**TRECHO FORNECIDO:**
----

Hugo de S. Vitor

TRATADO DOS TRÊS DIAS

I

Introdução, extraída dos
livros do Didascalicon



1.

A Sabedoria.

A sabedoria é a primeira entre todas as coisas apetecíveis, pois nela encontramos a forma do bem perfeito.

A sabedoria ilumina o homem para que se conheça a si mesmo: este mesmo homem, se não alcançar o entendimento de como foi feito além de todas as demais coisas, acabará se tornando semelhante a todas estas demais coisas. Mas a alma imortal, adornada pela sabedoria, encontra o seu princípio e conhece o quanto é indecoroso buscar qualquer coisa fora de si para quem aquilo que ela própria já é pode satisfazê-la. Estava escrito no tripódio de Apolo:

"Conhece-te a ti mesmo",

pois, de fato, se o homem não se esquecesse de sua origem, conheceria o quanto é nada tudo aquilo que está submetido à mutabilidade.

A dignidade de nossa natureza é tal que todos a possuem por igual, mas nem todos a conhecem por igual. A alma adormecida pelas paixões do corpo, seduzida e conduzida pelas formas sensíveis para fora de si esqueceu-se do que era, e nada mais se lembrando ter sido, julga também não ser nada mais do que aquilo que vê. Ela pode, porém, ser reparada pela doutrina que ensina a conhecer a nossa natureza e a não buscar nas coisas exteriores aquilo que em nós mesmos podemos encontrar.

Por estes motivos podemos dizer que a maior de todas as consolações na vida é o estudo da sabedoria; que aquele que a encontrou é feliz, e que aquele que a possui é bem aventurado.

2.

A Filosofia.

Pitágoras foi o primeiro que chamou de filosofia ao estudo da sabedoria, preferindo ser conhecido como filósofo do que como sábio, pois antes dele os homens que se dedicavam a este estudo chamavam-se sofos, isto é, sábios. Mas é belo que ele tivesse chamado aos que buscam a verdade de amantes da sabedoria em vez de sábios, porque a verdade é tão escondida que por mais que a mente se inflame em seu amor e se disponha à sua busca, ainda assim é difícil que possa vir a compreender a verdade tal como ela é. Pitágoras, porém, estabeleceu a filosofia como a disciplina daquelas coisas que verdadeiramente existem e que são, em si mesmas, substâncias imutáveis.

----

**EXERCÍCIOS:**
a) Reproduza fielmente, do trecho do Tratado dos Três Dias, a passagem que vai de "Introdução, extraída dos" a "do bem perfeito.".
b) Prossiga a redação do trecho do Tratado dos Três Dias a partir da última frase apresentada.

**DADOS FORNECIDOS:**
----

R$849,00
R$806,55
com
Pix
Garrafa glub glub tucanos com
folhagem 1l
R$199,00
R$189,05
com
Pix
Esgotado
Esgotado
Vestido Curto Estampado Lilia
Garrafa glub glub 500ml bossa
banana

----

**RESPOSTAS ESPERADAS:**
a)
Introdução, extraída dos
livros do Didascalicon



1.

A Sabedoria.

A sabedoria é a primeira entre todas as coisas apetecíveis, pois nela encontramos a forma do bem perfeito.

b)
A filosofia é o amor, o estudo e a amizade da sabedoria; não porém desta sabedoria que trata de ferramentas, ou de alguma ciência ou notícia sobre algum método fabril, mas daquela sabedoria que, não necessitando de nada, é uma mente viva e a única e primeira razão de todas as coisas. Este amor da sabedoria é uma iluminação da alma inteligente por aquela pura sabedoria e como que um chamado que ela faz ao homem, de tal modo que o estudo da sabedoria se nos apresenta como uma amizade daquela mente pura e divina. Esta sabedoria impõe a todo gênero de almas os benefícios de sua riqueza, e as conduz à pureza e à força própria de sua natureza. Daqui nasce a verdade das especulações e dos pensamentos, e a santa e pura castidade dos atos.

3.

Diversas definições de filosofia.

A filosofia é o amor da sabedoria que, não necessitando de nada, é uma mente viva e a única e primeira razão de todas as coisas. Esta definição diz respeito mais à etimologia do nome. De fato, filos em grego significa amor em latim, e sofos sabedoria, de onde que filosofia é o amor da sabedoria. Acrescentando esta definição que

"não necessitando de nada,
é uma mente viva
e a única e primeira razão
de todas as coisas",

quer ela com isto designar a sabedoria divina que não necessita de nada, porque nada contém a menos, mas simultaneamente contempla o passado, o presente e o futuro. É uma mente viva porque aquilo que alguma vez esteve na razão divina nunca é objeto de esquecimento. É a razão primeira de todas as coisas porque à sua semelhança foram feitas todas as coisas. Dizem, de fato, alguns, que aquilo de onde as artes tiram o seu agir, sempre permanece; todas as artes, porém, agem e pretendem reparar em nós a divina semelhança, a qual é para nós apenas uma forma, enquanto que para Deus é a sua natureza, à qual quanto mais nos conformamos, tanto mais nos tornamos sábios. É então que começa a brilhar em nós aquilo que na razão divina sempre existiu, transitando em nós aquilo que nEle existe incomutavelmente.

Segundo uma outra definição, a filosofia é a arte das artes, e a disciplina das disciplinas, isto é, à qual todas as artes e disciplinas dizem respeito.

A filosofia também é a meditação da morte, definição que mais convém aos cristãos, os quais, tendo desprezado as ambições deste mundo, pelo exercício desta disciplina vivem já à semelhança da pátria futura.

A filosofia também é a disciplina que investiga as razões prováveis de todas as coisas divinas e humanas. Neste sentido a razão de todos os estudos pertence à filosofia, e, embora nem toda administração seja filosofia, a filosofia de alguma maneira parece pertencer a todas as coisas.

4.

A restauração da semelhança divina no homem.

Há duas coisas que restauram a semelhança divina no homem, e estas são a especulação da verdade e o exercício das virtudes, pois nestas coisas o homem é semelhante a Deus, o qual é justo e sábio, embora o homem seja justo e sábio mutavelmente, e Deus imutavelmente.

5.

Nem todos chegam ao conhecimento.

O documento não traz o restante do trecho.